4.       I have raised these points in a personal exchange with the author.

a.       It seems that in some cases the information is publicly available (and so could be included in the draft

b.      In some other cases the operators who have deployed BABEL object to publication of any specific information about their networks.

5.       One more detail that IMHO is lacking is usage -or non-usage - of any extensions to the base BABEL spec in successful deployments and their impact (or lack thereof) on the success.  This kind of detail could be important - or not

6.       The part of the draft that discusses the scenarios in which use of BABEL is not recommended is more in line with the common scheme. However, I have noticed that:

a.       Section 1.2 of RFC 6126 explicitly mentions two potential weaknesses of BABEL:

                                                               i.      Periodic distribution of routing info.

                                                             ii.      Potential transient black-holing when an aggregated route is replaced by more specific ones

b.      Only the first of these issues is mentioned in the draft as the root cause preventing effective use of BABEL in specific networks

                                                               i.      This may be due to the fact that the second kind of problem has never been encountered in actual deployments - or not.

                                                             ii.      In any case, I would expect correlation between the limitations of BABEL as presented in the base spec and the impact of these limitations on actual deployments in the applicability document.

c.       I also think that non-applicability of BABEL as a routing protocol in "large, stable, well-administrated networks" is not only due to the fact that it uses periodic distribution of routing info - especially since the protocols recommended for this purpose (OSPF and IS-IS) also do that (due to aging of their Link State databases even if, presumably, with much longer periods)

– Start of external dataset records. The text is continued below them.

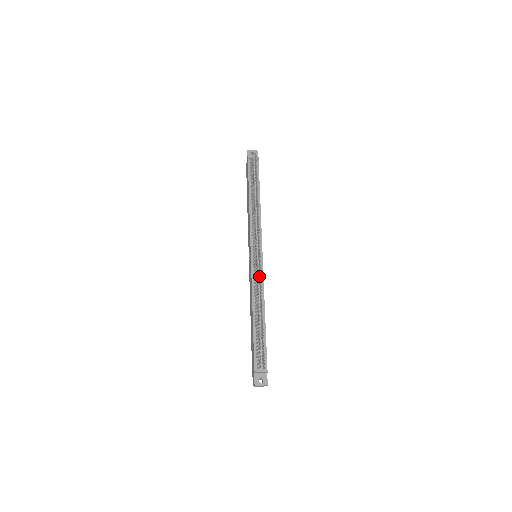
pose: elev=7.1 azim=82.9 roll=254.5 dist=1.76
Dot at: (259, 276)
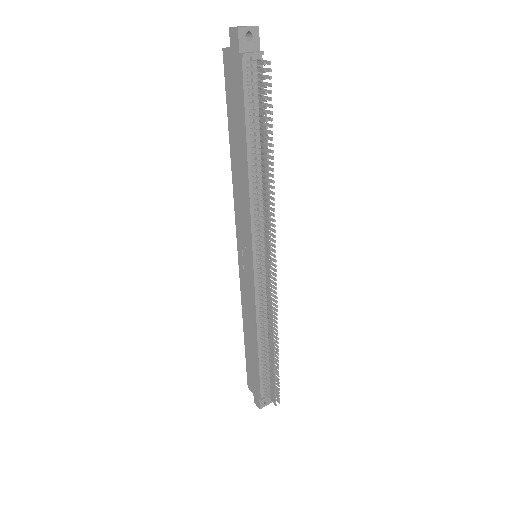
Dot at: occluded
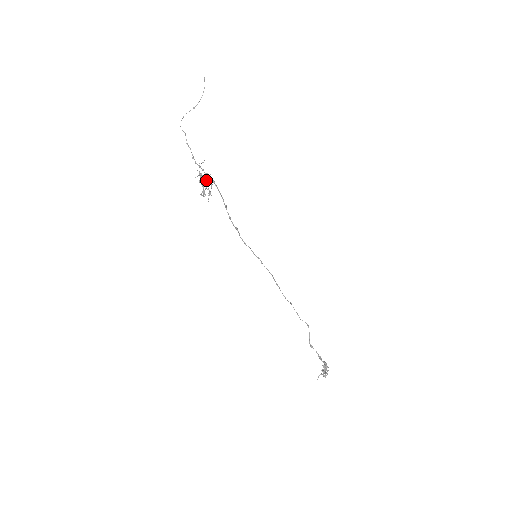
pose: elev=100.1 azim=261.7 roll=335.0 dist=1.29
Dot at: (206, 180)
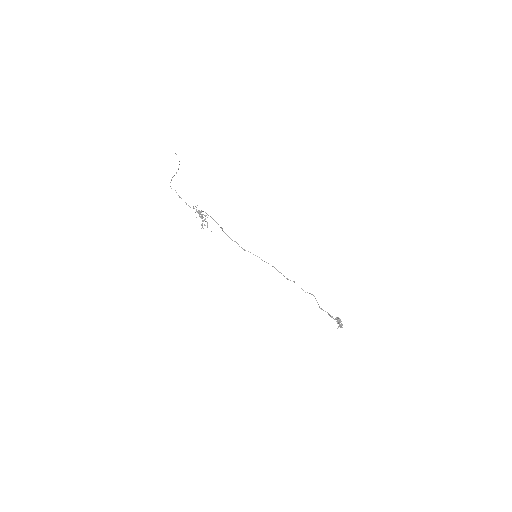
Dot at: (202, 214)
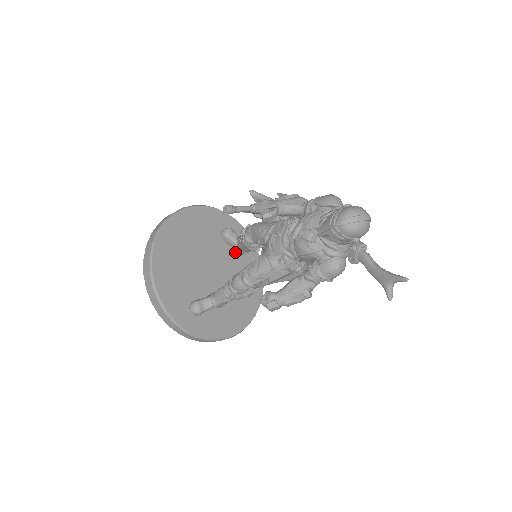
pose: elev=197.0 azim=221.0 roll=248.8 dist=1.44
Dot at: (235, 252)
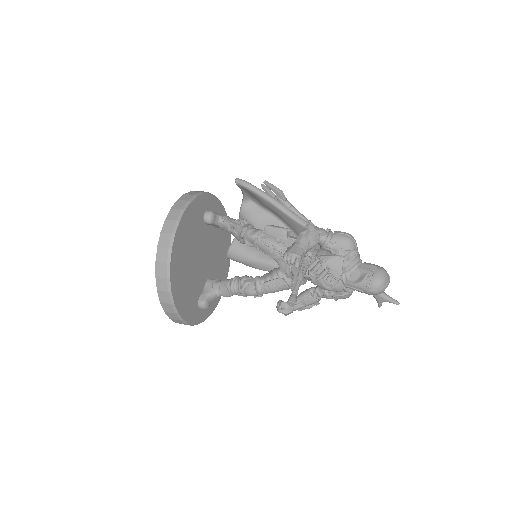
Dot at: (213, 227)
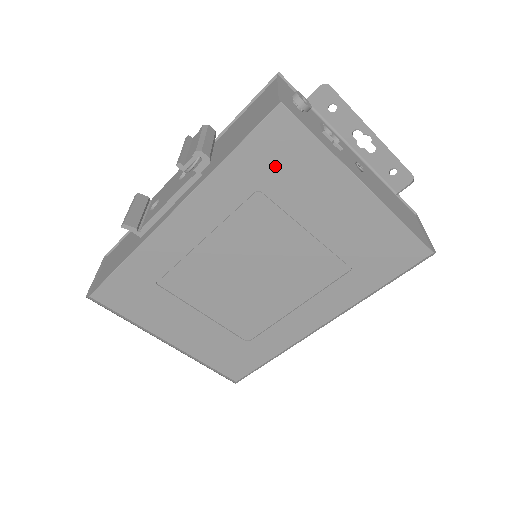
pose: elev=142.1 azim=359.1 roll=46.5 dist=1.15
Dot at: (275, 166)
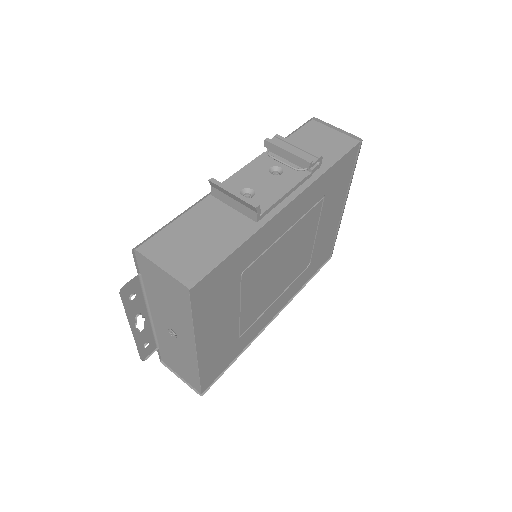
Dot at: (336, 182)
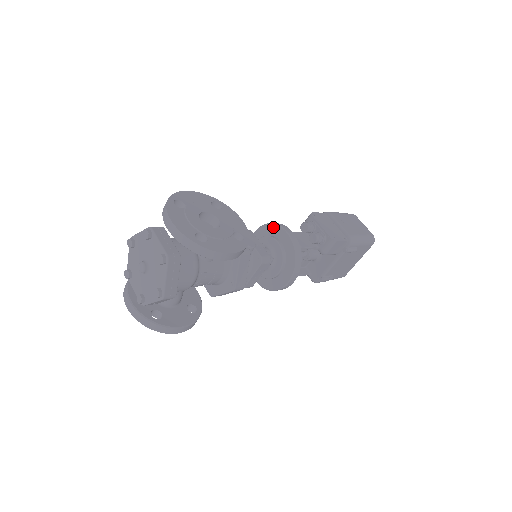
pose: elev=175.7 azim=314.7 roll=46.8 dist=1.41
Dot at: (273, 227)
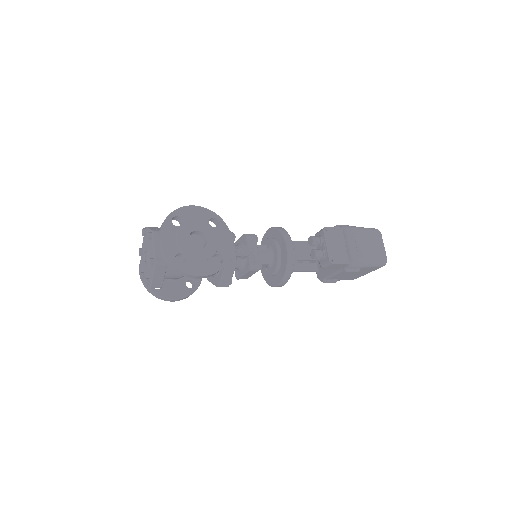
Dot at: (280, 235)
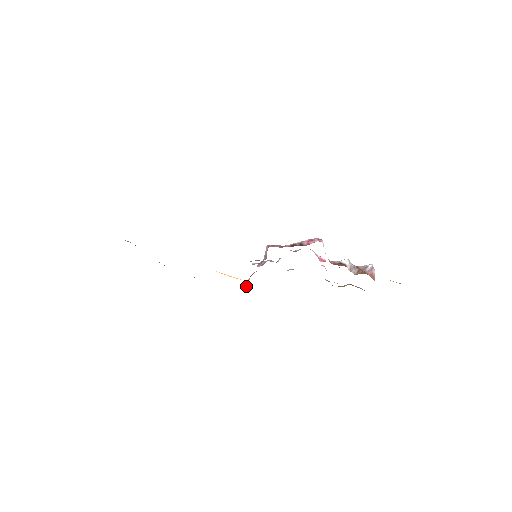
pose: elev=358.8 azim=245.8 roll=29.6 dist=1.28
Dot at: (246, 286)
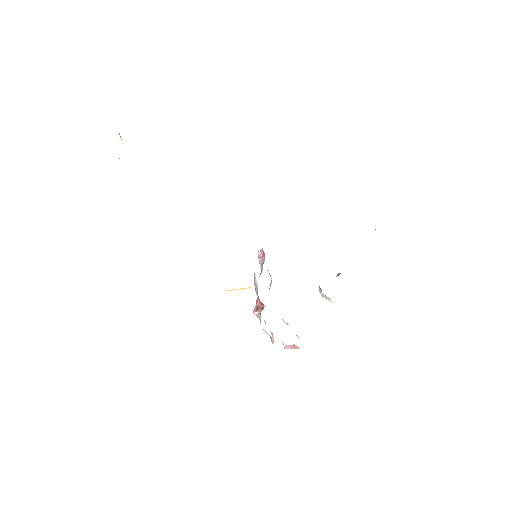
Dot at: (258, 311)
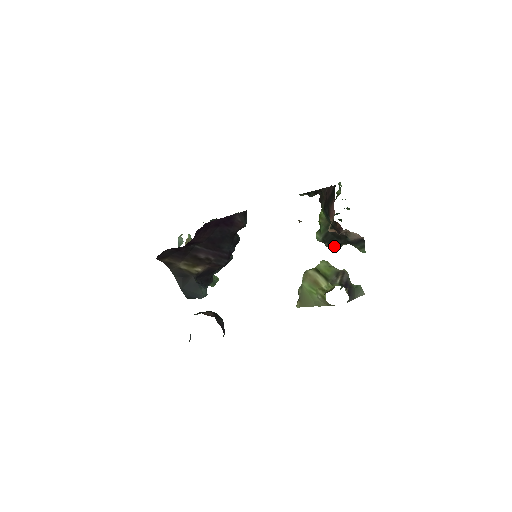
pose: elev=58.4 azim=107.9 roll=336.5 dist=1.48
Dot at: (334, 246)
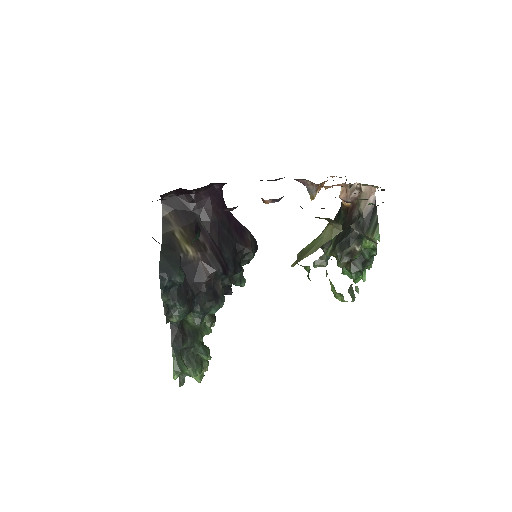
Dot at: (345, 248)
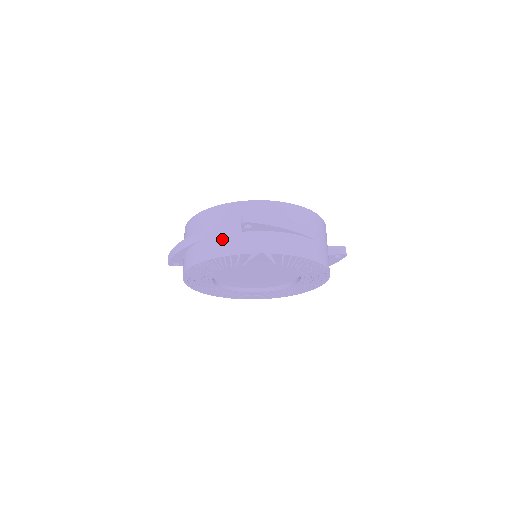
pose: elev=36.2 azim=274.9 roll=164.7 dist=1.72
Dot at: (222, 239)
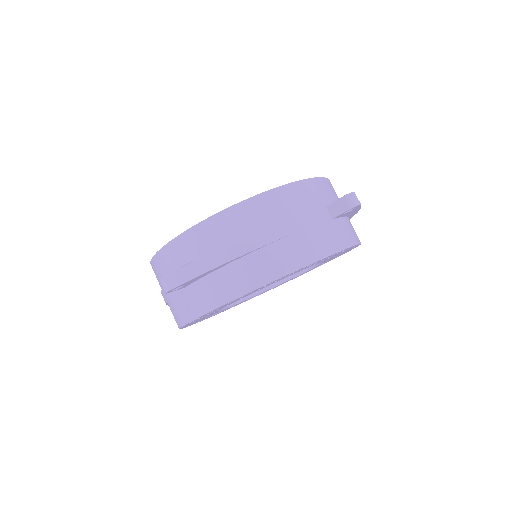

7.       IMHO and FWIW, security concerns associated with BABEL, and the mechanisms for their mitigation  are  adequately presented in the draft.

I believe that the issues I've raised can be resolved to my satisfaction (at the price of making the draft somewhat longer to read) by providing:

-          A reasonably detailed technical overview of BABEL in the draft based on a similar overview in the base spec

-          Some level of detail about the networks where BABEL has been successfully deployed - where information is available and can be published without causing unnecessary conflicts

-          Information about actual impact of de-aggregation of routes on black-holing in existing BABEL deployments. If such impact has not been observed, a mere statement of the fact would suffice, of course.

NITS:

I did not check the draft for nits.

Regards,
Sasha

Office: +972-39266302
Cell:      +972-549266302
Email:   Alexander.Vainshtein@ecitele.com

From: Jonathan Hardwick [mailto:Jonathan.Hardwick@metaswitch.com]
Sent: Monday, January 09, 2017 1:42 PM
To: Alexander Vainshtein <Alexander.Vainshtein@ecitele.com>
Cc: Jon Hudson (jon.hudson@gmail.com) <jon.hudson@gmail.com>; Yemin (Amy) <amy.yemin@huawei.com>; Donald Eastlake <d3e3e3@gmail.com>; 'Zhangxian (Xian)' <zhang.xian@huawei.com>
Subject: Routing area directorate early (QA) review of draft-ietf-babel-applicability

Hi Sasha

Happy new year to you!  I wonder if you would be able to do an early directorate review of this short draft?  The review has been requested by the babel chairs and is due by 31 Jan.
https://datatracker.ietf.org/doc/draft-ietf-babel-applicability/?include_text=1

Just to remind you, the purpose of an early review is to get an outside opinion on the work and to try to spot any major issues or objections early on in its lifecycle.  Please send comments to the babel mailing list, rtg-dir mailing list and babel chairs.

You will hopefully have also received an email from our new review tracking system!

Please let me know if you can accept this assignment.

Best regards and all the best for 2017!